Washington, DC—Rather than build new power plants at high cost, Texas could avert future blackouts at a lower price by instead improving the energy efficiency of its homes and using technologies to shift electricity use away from times of peak demand, according to a report released today by the American Council for an Energy-Efficient Economy (ACEEE).
The report arrives as Texas policymakers, regulators, and utilities seek to address electric reliability challenges in the wake of Winter Storm Uri. It shows that wide-scale efficiency and demand response investments through utility programs could provide the same degree of added reliability as proposed gas plants for at least 39% lower cost—not even accounting for the operations and maintenance costs of those plants.
Extreme temperatures can not only shut down some power generators but also cause electric demand to spike as residents crank up the heat or air-conditioning. Those spikes can be acute in Texas, where the most common type of home heating is inefficient electric furnaces and half of single-family houses have inadequate attic insulation, according to federal data.
“Electric demand is always going to go up when there’s hot or cold weather, but it’s a manageable problem if you have efficient houses,” said Steven Nadel, executive director of ACEEE and lead author of the report. “Wasting electricity in Texas when power demand is peaking just doesn't make sense. Home efficiency upgrades and technology that shifts when electricity is used simply costs less than building new plants, and we have the numbers to prove it.”

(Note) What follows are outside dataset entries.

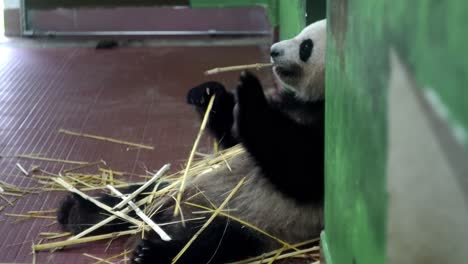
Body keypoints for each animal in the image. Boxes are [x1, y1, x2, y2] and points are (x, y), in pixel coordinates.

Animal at [57, 19, 326, 264]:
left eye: (306, 46)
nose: (274, 51)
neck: (313, 102)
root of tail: (179, 216)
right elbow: (234, 143)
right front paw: (209, 94)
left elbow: (298, 170)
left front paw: (250, 97)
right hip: (176, 188)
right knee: (138, 196)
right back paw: (79, 212)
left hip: (254, 224)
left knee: (211, 242)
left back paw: (151, 253)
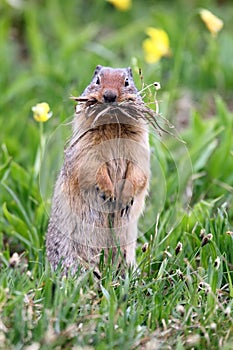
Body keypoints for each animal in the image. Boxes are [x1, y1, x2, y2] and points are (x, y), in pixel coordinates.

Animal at [46, 65, 150, 274]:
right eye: (97, 80)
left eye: (127, 81)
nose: (110, 96)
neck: (112, 123)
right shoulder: (86, 148)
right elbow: (92, 167)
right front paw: (108, 193)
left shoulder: (140, 146)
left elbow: (138, 171)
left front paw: (125, 197)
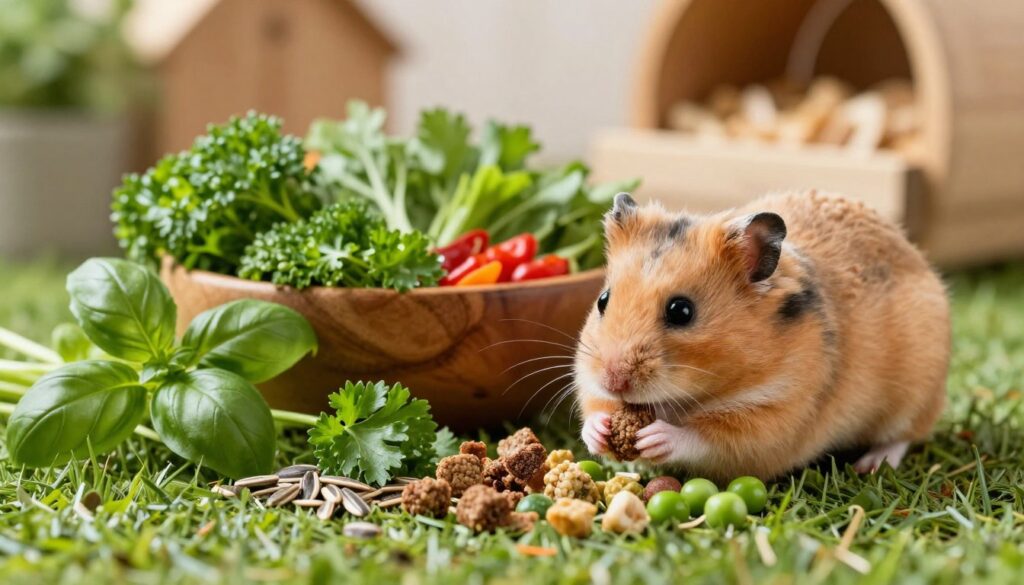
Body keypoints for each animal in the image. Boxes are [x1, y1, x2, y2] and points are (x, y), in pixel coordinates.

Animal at [576, 190, 949, 481]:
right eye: (603, 300)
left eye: (681, 311)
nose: (613, 380)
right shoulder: (587, 380)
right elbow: (593, 407)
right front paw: (599, 431)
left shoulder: (770, 419)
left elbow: (703, 438)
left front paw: (655, 437)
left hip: (918, 394)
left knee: (904, 436)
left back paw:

ACEEE modeled the potential impact of Texas’s electric utilities expanding their programs (and creating new programs) that incentivize homeowners to upgrade from electric furnaces to efficient heat pumps when existing systems need to be replaced, improve attic insulation and duct sealing, switch to smart thermostats, and install heat pump water heaters. ACEEE also considered three potential demand response programs, in which electric customers are provided an incentive to allow their utility to shift when their central air conditioners, water heaters, and electric vehicle chargers are used away from times of the highest stress on the power system.
The 7 programs, deployed aggressively under Public Utility Commission direction over 5 years (beginning in 2023), could offset about 7,650 MW of summer peak load and 11,400 MW of winter peak load, ACEEE found. This approximately equals the electricity that would be generated under 2 separate private proposals this year to build 10 or 11 new gas power plants that would be used at peak times.
While the gas plants would cost $8 billion, the efficiency and demand response measures would have a 5-year total programmatic cost of about $4.9 billion, or 39% less. They would also fully avoid the power plants’ additional costs for fuel, maintenance, and transmission infrastructure.
And while new power plants might only be put to use during peak power demand events, efficiency programs would reduce energy bills for many Texans year-round. Some of the modeled programs would also make homes healthier and safer for residents.
The ACEEE report focuses on single-family homes and multifamily buildings because during recent summer and winter times of peak electric demand, the residential sector accounted for about half of recent temperature-sensitive peak loads. Other policies not examined in the report could unlock additional demand reductions through cost-effective efficiency and demand response in the commercial and industrial sectors.